Page text ::
----------------
Skip to content

oxarbitrage/zcash-p2p-spec

Repository files navigation

The Zcash P2P Protocol Specification

A TLA+ formal specification of the Zcash peer-to-peer network protocol, following ZIP-0204.

Structure

  • messages.tla — Message constructors for all protocol messages (version, verack, ping, pong, inv, getheaders, headers, getdata, block, reject).
  • protocol.tla — Protocol actions, connection state machine, and liveness property.
  • protocol.cfg — TLC model checker configuration.
  • sync_scheduler.tla — Download-scheduler / inventory-routing model that reproduces the Zebra sync stall (see below).

What is modeled

The spec covers the connection lifecycle between peers using a message consumption model.

In a real network, peers communicate only through messages — no node can inspect another node's internal state. The spec enforces this same constraint: each peer has an inbox (FIFO queue) per connection. Sending appends to the remote peer's inbox; receiving dequeues from the local inbox. No action reads remote node variables directly — all decisions are based solely on message payloads. This means that any property the model checker verifies holds under the same information constraints that real implementations face.

  1. Handshakeversion / verack exchange. Version validation is deterministic: peers whose advertised version is below MinPeerProtoVersion are rejected.
  2. Keepaliveping / pong with nonce echo, triggered when a connection is idle.
  3. Block syncinvgetheadersheadersgetdatablock, looping until the lagging peer catches up. Both peers exchange invs before either processes the other's.
  4. Disconnection — unilateral (TCP FIN): if no message is received within DisconnectTimeout ticks, the detecting side resets to init and the TCP pipe is torn down. The remote peer discovers the disconnection independently via its own timeout. Stale messages from the old connection are discarded during the new handshake, and unexpected version messages on a post-handshake connection trigger a reset — matching Zebra's DuplicateHandshake behavior.

Each connection is modeled as an explicit state machine from the perspective of peer n tracking its relationship with peer m. Ping/pong can fire from any post-handshake state when the connection is idle.

stateDiagram-v2
    direction LR

    [*] --> init

    init --> version_sent : SendVersion

    state "Handshake" as hs {
        version_sent --> established : RecvVersion (valid)
----------------
Record extracts ::

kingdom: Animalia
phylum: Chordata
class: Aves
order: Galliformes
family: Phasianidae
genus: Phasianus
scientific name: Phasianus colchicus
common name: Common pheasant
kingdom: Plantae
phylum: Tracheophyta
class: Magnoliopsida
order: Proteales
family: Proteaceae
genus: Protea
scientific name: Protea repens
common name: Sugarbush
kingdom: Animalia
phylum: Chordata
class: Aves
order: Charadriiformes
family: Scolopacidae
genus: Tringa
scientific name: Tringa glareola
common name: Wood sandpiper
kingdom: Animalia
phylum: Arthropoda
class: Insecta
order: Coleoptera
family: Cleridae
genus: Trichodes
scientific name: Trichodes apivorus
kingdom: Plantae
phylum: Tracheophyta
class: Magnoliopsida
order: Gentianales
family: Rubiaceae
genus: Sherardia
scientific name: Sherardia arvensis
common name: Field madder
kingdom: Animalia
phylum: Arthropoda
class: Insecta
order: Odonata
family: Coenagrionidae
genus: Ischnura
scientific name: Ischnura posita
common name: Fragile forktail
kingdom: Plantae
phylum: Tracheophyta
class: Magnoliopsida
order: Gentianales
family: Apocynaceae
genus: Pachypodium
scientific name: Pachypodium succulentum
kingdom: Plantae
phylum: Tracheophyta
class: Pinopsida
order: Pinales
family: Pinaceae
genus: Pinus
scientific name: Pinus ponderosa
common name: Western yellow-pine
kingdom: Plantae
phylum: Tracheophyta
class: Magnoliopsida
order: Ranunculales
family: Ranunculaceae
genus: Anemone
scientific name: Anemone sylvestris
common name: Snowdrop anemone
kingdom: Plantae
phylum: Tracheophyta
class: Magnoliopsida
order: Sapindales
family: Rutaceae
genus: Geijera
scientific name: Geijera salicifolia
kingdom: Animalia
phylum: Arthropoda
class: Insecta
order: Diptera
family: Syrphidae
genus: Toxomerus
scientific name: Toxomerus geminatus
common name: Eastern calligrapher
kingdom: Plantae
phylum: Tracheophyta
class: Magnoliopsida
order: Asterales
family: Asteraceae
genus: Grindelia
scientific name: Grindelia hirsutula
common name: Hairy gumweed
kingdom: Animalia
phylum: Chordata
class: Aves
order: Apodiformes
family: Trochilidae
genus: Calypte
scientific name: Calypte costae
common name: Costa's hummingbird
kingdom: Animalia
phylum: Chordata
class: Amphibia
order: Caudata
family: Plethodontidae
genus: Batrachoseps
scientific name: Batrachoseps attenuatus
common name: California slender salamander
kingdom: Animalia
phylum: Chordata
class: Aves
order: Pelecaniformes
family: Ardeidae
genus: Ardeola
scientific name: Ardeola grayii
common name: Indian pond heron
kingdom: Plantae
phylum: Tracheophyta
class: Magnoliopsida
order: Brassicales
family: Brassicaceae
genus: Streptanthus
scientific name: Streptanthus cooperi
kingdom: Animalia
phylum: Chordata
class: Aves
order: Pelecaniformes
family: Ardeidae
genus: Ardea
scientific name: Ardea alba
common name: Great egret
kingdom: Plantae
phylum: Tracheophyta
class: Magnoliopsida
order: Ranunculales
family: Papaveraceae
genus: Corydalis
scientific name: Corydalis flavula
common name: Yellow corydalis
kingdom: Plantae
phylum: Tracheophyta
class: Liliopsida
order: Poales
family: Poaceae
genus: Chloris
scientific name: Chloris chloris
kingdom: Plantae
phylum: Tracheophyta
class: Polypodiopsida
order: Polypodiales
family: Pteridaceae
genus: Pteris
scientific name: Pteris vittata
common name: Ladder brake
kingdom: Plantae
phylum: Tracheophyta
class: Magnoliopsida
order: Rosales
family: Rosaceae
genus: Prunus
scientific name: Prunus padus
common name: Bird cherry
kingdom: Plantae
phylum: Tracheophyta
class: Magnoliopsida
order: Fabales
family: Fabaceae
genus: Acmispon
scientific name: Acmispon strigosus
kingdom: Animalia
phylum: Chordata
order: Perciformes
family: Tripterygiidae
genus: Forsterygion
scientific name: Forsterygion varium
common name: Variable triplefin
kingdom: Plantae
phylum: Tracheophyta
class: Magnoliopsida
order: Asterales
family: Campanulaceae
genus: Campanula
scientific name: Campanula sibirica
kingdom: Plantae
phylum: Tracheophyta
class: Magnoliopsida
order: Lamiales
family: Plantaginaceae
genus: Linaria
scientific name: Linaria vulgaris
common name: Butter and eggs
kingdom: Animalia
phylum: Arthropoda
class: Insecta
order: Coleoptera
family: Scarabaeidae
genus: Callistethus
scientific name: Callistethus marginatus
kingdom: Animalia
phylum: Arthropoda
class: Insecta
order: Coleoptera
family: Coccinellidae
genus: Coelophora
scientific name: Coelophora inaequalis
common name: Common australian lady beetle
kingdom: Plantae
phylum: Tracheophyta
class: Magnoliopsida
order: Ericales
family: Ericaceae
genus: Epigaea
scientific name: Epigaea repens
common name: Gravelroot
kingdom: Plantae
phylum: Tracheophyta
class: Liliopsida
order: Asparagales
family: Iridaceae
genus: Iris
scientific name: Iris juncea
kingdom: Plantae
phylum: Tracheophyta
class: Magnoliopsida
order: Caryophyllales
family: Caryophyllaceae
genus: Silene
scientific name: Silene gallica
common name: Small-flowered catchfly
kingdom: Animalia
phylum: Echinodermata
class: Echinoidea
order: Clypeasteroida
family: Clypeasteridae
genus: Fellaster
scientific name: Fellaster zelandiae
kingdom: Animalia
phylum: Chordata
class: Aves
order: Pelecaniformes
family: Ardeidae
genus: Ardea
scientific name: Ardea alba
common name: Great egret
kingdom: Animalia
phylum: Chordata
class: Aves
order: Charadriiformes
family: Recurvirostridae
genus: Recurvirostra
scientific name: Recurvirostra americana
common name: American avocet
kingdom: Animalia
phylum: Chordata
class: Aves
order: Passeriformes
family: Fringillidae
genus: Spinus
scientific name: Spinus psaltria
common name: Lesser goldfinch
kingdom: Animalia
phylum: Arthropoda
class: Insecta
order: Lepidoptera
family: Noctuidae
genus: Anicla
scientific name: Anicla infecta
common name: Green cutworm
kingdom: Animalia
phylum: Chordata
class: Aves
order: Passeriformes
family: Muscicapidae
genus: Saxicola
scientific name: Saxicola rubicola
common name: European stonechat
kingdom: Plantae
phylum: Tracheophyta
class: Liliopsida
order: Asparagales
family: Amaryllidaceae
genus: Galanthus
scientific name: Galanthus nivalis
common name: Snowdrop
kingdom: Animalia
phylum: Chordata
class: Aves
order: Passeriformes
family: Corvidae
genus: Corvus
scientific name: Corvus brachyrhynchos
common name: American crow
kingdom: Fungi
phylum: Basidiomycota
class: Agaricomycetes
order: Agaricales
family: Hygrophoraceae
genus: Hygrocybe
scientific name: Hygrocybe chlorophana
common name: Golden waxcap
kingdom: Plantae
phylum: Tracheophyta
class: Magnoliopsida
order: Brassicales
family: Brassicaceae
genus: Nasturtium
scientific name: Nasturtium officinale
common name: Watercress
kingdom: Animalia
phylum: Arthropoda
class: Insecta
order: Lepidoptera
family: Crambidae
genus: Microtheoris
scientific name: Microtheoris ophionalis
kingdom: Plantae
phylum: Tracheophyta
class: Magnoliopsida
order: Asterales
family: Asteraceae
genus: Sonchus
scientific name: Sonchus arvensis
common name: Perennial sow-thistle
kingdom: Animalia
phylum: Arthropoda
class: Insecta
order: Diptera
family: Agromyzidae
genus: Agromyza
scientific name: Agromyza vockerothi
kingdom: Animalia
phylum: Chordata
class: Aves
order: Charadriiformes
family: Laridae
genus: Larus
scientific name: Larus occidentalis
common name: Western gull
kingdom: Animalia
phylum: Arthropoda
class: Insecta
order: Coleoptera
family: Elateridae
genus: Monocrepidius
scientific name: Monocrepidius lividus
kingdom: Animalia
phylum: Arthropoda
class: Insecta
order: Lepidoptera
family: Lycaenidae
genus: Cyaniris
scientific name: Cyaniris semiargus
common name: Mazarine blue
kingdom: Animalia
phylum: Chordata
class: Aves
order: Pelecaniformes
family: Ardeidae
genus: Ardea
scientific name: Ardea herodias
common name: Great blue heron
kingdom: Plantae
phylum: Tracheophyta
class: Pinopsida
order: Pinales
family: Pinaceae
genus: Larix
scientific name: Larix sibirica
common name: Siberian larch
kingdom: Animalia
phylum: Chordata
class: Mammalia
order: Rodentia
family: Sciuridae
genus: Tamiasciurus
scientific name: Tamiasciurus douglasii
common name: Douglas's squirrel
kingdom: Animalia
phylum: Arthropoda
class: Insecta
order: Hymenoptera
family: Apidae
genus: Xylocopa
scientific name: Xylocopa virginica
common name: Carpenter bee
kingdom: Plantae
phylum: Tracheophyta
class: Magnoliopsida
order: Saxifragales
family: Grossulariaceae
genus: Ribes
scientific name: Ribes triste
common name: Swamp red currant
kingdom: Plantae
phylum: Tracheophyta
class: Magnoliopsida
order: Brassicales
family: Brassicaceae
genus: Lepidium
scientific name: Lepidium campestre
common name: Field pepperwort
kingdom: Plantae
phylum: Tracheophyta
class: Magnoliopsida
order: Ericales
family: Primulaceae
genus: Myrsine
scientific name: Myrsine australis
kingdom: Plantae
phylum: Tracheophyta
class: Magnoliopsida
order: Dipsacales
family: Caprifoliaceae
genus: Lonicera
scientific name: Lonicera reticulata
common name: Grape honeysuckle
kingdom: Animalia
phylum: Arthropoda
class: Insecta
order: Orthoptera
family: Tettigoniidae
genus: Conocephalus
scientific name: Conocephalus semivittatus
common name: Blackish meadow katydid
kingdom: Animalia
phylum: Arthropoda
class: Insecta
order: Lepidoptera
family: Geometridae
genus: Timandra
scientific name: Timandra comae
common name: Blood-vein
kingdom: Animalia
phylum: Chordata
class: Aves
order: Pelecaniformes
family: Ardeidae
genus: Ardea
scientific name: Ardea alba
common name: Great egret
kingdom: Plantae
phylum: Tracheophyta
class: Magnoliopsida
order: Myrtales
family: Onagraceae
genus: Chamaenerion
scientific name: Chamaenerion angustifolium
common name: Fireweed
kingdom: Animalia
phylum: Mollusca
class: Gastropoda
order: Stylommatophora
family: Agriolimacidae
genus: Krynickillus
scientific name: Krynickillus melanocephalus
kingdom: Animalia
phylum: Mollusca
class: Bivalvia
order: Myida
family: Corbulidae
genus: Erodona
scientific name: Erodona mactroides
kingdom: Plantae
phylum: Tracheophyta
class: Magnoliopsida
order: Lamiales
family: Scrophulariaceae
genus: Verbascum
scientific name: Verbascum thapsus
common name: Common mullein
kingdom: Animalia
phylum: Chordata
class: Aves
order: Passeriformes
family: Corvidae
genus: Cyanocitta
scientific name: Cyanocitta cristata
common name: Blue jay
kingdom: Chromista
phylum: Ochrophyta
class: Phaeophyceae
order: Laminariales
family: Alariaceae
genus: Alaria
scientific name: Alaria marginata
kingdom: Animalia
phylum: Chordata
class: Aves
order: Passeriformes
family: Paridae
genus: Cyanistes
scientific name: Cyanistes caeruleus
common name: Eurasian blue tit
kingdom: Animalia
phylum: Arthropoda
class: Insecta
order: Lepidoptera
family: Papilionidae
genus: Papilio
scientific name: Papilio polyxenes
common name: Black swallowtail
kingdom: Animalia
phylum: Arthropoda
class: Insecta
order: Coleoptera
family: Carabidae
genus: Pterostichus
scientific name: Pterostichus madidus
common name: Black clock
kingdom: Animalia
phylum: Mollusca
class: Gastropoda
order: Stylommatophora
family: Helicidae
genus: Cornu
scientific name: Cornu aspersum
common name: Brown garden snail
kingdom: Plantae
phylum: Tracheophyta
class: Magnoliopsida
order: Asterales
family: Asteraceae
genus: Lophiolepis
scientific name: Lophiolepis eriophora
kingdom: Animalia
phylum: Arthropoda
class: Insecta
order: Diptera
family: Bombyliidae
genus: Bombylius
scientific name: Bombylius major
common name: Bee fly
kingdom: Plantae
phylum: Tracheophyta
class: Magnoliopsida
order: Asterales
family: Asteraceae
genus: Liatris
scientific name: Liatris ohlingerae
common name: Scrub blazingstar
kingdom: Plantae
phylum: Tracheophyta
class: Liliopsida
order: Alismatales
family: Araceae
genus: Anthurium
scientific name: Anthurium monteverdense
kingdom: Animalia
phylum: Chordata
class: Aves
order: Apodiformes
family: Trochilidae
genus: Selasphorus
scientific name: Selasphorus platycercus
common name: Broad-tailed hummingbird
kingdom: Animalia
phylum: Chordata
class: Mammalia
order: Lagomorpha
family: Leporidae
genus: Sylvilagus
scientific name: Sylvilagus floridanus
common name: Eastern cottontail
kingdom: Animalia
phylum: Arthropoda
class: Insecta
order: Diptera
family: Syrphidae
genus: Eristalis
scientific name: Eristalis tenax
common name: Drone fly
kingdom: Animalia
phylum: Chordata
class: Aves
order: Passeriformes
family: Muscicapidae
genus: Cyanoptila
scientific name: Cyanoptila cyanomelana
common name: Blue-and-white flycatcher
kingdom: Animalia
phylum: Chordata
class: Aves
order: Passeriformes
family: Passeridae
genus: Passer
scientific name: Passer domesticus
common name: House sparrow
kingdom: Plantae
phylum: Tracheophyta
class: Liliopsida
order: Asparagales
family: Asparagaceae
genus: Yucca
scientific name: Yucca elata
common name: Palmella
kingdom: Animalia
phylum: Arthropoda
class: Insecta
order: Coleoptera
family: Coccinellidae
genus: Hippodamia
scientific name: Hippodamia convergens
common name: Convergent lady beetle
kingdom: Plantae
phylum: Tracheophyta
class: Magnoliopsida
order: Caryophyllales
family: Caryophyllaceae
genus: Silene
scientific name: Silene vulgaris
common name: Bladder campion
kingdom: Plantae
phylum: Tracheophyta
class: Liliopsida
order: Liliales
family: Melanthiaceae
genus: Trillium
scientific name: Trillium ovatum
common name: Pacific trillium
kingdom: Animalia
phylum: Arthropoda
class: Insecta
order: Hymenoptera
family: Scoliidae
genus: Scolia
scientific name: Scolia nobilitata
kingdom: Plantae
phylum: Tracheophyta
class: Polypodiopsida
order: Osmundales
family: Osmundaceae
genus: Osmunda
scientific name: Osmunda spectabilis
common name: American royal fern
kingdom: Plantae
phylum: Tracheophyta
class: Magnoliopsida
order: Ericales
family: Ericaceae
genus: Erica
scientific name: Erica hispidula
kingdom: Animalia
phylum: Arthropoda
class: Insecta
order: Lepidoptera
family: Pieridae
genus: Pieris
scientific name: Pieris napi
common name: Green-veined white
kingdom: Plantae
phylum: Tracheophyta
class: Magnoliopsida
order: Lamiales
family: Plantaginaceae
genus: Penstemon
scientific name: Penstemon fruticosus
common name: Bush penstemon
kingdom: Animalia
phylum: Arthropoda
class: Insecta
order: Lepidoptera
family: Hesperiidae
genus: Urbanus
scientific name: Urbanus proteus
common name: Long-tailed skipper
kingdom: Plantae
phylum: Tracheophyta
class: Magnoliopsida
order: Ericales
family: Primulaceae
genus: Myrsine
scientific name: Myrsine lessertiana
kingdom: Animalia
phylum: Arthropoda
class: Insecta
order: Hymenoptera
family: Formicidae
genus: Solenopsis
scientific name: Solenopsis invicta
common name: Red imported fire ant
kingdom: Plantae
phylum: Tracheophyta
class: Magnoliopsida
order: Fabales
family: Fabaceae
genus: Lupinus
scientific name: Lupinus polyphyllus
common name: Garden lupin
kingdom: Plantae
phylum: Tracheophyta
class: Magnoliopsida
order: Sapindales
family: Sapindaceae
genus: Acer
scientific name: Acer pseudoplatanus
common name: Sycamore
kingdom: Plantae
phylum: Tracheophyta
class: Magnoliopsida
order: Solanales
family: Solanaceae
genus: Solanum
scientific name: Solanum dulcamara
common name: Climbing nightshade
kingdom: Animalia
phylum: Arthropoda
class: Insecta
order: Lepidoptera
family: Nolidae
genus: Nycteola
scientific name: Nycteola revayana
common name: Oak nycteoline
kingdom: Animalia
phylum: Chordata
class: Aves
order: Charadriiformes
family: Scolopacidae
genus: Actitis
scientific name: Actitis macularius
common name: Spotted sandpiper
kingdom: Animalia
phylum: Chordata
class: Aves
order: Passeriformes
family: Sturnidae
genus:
----------------
What is needed :: Reproduce word for word the passage of the Zcash P2P specification page above that opens with the words containing "In a real network, peers" and closes with "MinPeerProtoVersion are rejected.".

Result ::
In a real network, peers communicate only through messages — no node can inspect another node's internal state. The spec enforces this same constraint: each peer has an inbox (FIFO queue) per connection. Sending appends to the remote peer's inbox; receiving dequeues from the local inbox. No action reads remote node variables directly — all decisions are based solely on message payloads. This means that any property the model checker verifies holds under the same information constraints that real implementations face.

  1. Handshakeversion / verack exchange. Version validation is deterministic: peers whose advertised version is below MinPeerProtoVersion are rejected.